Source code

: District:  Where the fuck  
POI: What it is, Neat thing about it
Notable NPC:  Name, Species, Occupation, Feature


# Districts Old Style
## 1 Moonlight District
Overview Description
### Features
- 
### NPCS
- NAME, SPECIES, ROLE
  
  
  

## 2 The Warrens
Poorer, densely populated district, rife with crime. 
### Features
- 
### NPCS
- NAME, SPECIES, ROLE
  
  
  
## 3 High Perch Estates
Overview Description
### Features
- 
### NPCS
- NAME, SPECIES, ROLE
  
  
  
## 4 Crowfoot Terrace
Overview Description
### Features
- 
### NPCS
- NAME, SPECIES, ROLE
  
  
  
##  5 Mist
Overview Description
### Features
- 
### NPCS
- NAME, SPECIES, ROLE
=-=-=-=-=
Problem:
Could you transcribe the whole listing exactly?

Result:
Source code

: District:  Where the fuck  
POI: What it is, Neat thing about it
Notable NPC:  Name, Species, Occupation, Feature


# Districts Old Style
## 1 Moonlight District
Overview Description
### Features
- 
### NPCS
- NAME, SPECIES, ROLE
  
  
  

## 2 The Warrens
Poorer, densely populated district, rife with crime. 
### Features
- 
### NPCS
- NAME, SPECIES, ROLE
  
  
  
## 3 High Perch Estates
Overview Description
### Features
- 
### NPCS
- NAME, SPECIES, ROLE
  
  
  
## 4 Crowfoot Terrace
Overview Description
### Features
- 
### NPCS
- NAME, SPECIES, ROLE
  
  
  
##  5 Mist
Overview Description
### Features
- 
### NPCS
- NAME, SPECIES, ROLE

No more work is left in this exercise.